| Verilen Metin |
----

2010 Dünya Kupası harikaydı ama belki de tarihin en büyük hakem hatalarının buluştuğu turnuva olarak kayıtlara geçmişti: Lampard’ın Almanya’ya karşı sayılmayan golü gerek 6 hakem, gerek gol çizgisi teknolojisi tartışmalarının fitilini ateşlemişti. Kasım 2013 itibariyle o konuda ciddi gelişmeler kaydedildiği tartışılmaz… Howard Webb’in sarı kartla geçiştirdiği De Jong tekmesi hakemleri yaralayıcı hareketler konusunda hassaslaştırdı, hatta bu konudaki hassasiyet bazen abartılı noktalara ulaştı. Güney Afrika’daki turnuvanın üstünden geçen üç buçuk yılda ilerleme kat edilemeyen konuysa, “Henry’nin eli” ile sembolize edebileceğimiz hakem hataları oldu.

----

| Veri Kayıtları |
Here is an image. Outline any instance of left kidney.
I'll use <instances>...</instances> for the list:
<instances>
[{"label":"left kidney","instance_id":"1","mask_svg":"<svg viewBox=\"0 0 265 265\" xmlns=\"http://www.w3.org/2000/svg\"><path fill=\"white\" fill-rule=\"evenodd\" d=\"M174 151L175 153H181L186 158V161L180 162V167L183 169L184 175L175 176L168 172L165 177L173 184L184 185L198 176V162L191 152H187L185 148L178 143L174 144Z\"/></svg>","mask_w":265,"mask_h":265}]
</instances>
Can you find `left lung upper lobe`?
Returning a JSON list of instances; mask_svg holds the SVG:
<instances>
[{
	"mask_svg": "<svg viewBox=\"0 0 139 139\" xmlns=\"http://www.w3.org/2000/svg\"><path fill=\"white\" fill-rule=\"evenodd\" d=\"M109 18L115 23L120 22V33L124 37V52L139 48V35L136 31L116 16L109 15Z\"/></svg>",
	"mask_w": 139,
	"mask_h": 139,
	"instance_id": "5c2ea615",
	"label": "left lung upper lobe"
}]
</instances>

----

| Yapılacaklar |
(a) Hakem hataları metnine göre, Almanya'ya karşı atılıp sayılmayan gol hangi oyuncuya aittir?
(b) Hakem hataları metnini iki cümleyle özetleyin.
Kayıtların bu çalışmayla hiçbir ilgisi yoktur.

| Doğru Yanıtlar |
(a) Lampard'a.

(b) 2010 Dünya Kupası belki de tarihin en büyük hakem hatalarının buluştuğu turnuva olarak anılmış, Lampard'ın Almanya'ya karşı sayılmayan golü altı hakem ve gol çizgisi teknolojisi tartışmalarını başlatmış, Kasım 2013 itibarıyla bu konuda ciddi gelişmeler kaydedilmiştir. De Jong'un tekmesi hakemleri yaralayıcı hareketler konusunda hassaslaştırmış, ancak "Henry'nin eli" ile sembolize edilen hakem hatalarında geçen üç buçuk yılda ilerleme kaydedilememiştir.